In smaller roles, Scottish tenor John Longmuir as Arbace managed to make an informative continuity of transfers from secco to stromentato recitative while Melbourne-born tenor Kanen Breen conveyed alarming urgency as the High Priest concerned with the state of the rattled Idomeneo’s kingdom, a contrast to Breen’s previous, somewhat comic roles – “Magic Flute” Monostatos or Rameau’s Platée.
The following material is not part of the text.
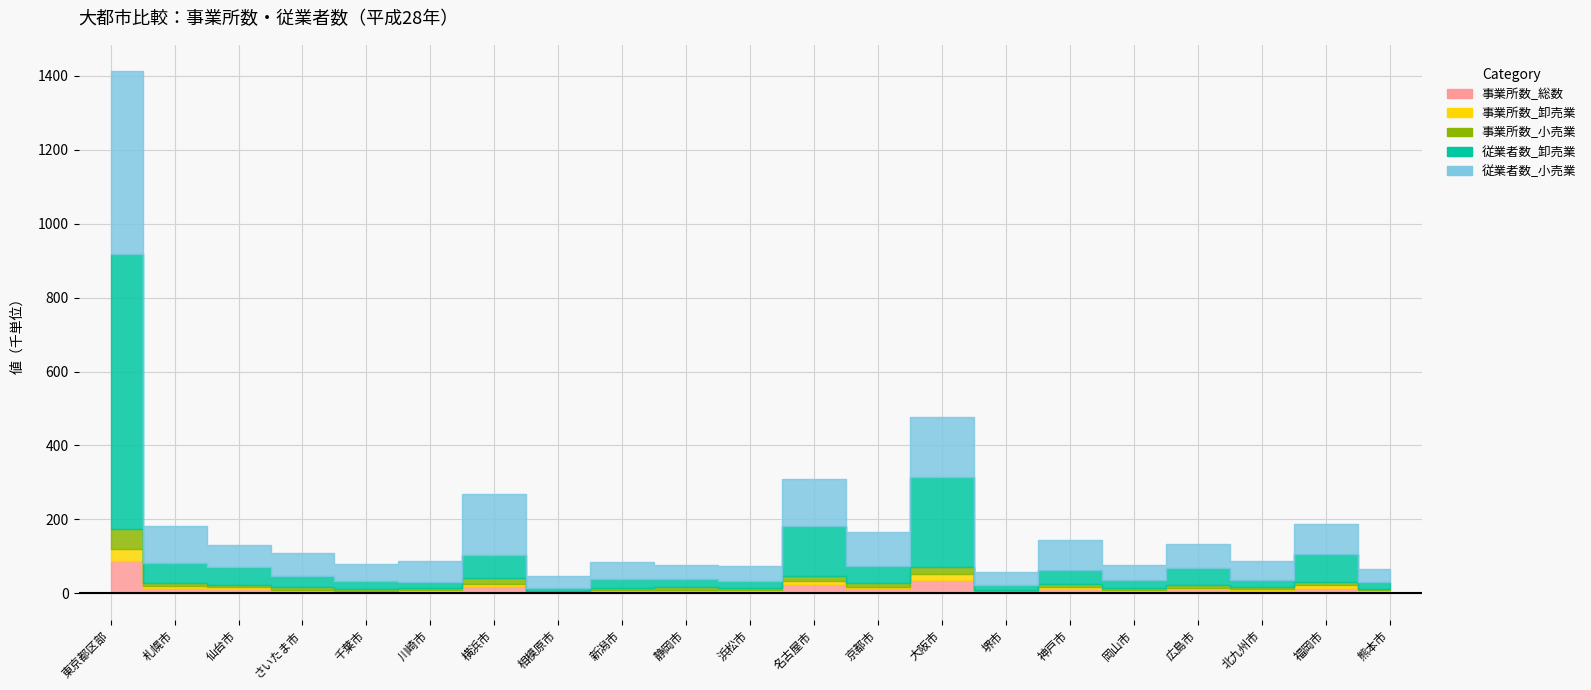

Where is the first local minimum for 従業者数_卸売業?

川崎市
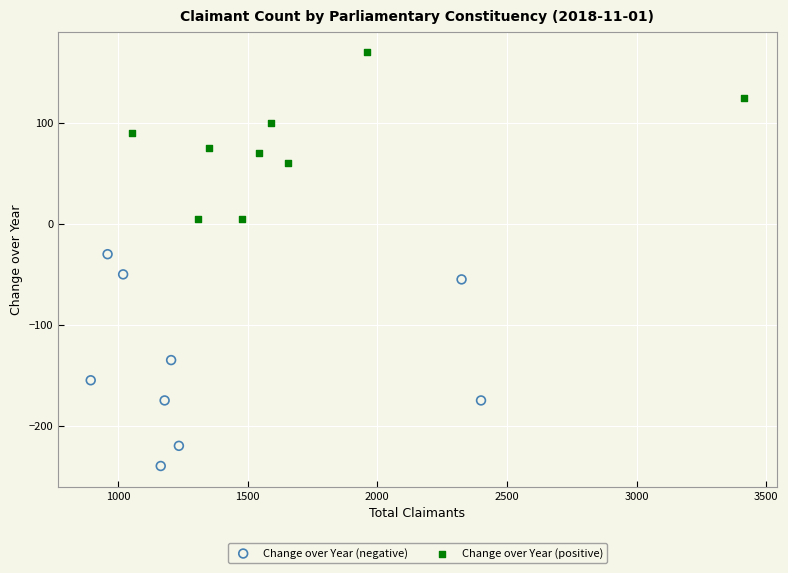

Which series contains the highest Y value?

Change over Year (positive)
“Listen for the chorus” we were advised before the performance and the Opera Australia Chorus sounded terrific, especially those warm, hushed male voices supporting Idomeneo’s plea to Neptune to abate his anger or the final full chorus, “Scenda Amor,” but a most striking effect was created by chorus movement, a courtly dance in Act two where a mere rising up of the whole ensemble on toes as part of a sequence of movements was extraordinarily and even inexplicably moving. Also worth noting was the blocking of the ‘suffering’ quartet as the shifting of the four principals’ vocal lines saw visual representation in the singers’ stepping on and off a revolving stage in varying combinations.
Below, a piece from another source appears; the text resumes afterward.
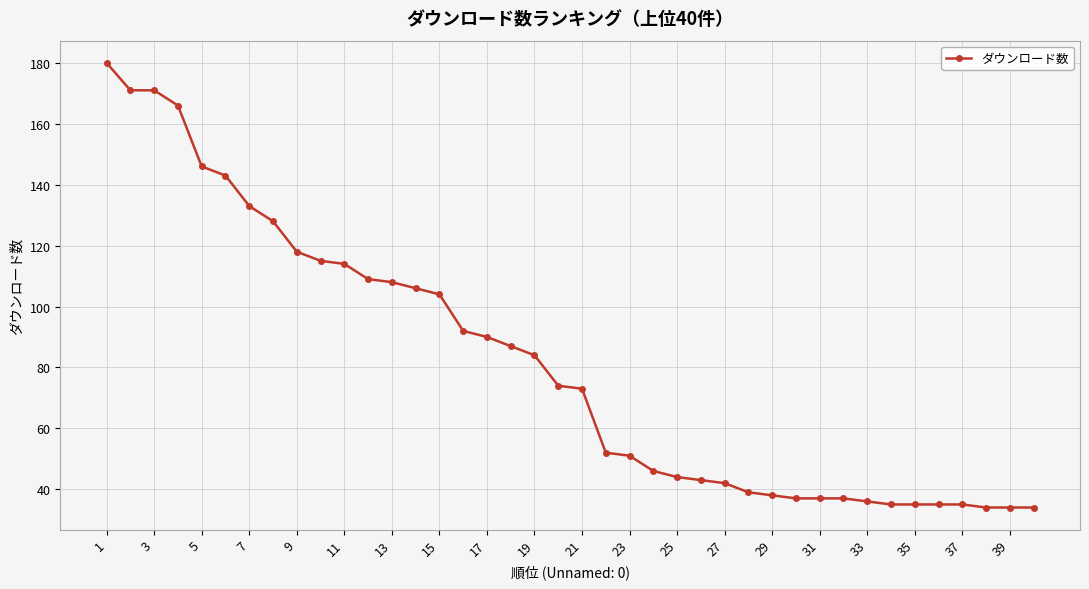

What is the smallest value displayed?

34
Hume’s production made intelligent use of back-projected video, by David Bergman, Catherine Pettman and Rummin Productions, of Tasmania, the island state that could be thought to stand in a similar southerly relationship to Australia as Idomeneo’s Crete to Greece. Tasmania’s sea cliffs stood in for Crete’s and Ilia sang her “Zeffiretti lusinghieri” as if in a southwestern fern forest. There could almost have been more made of this unique, mythic landscape, but enough had already been achieved by this production to convince a modern audience that the 25 year-old Mozart’s “Idomeneo” was profound enough to stand with the masterly operas he composed later in the 1780s.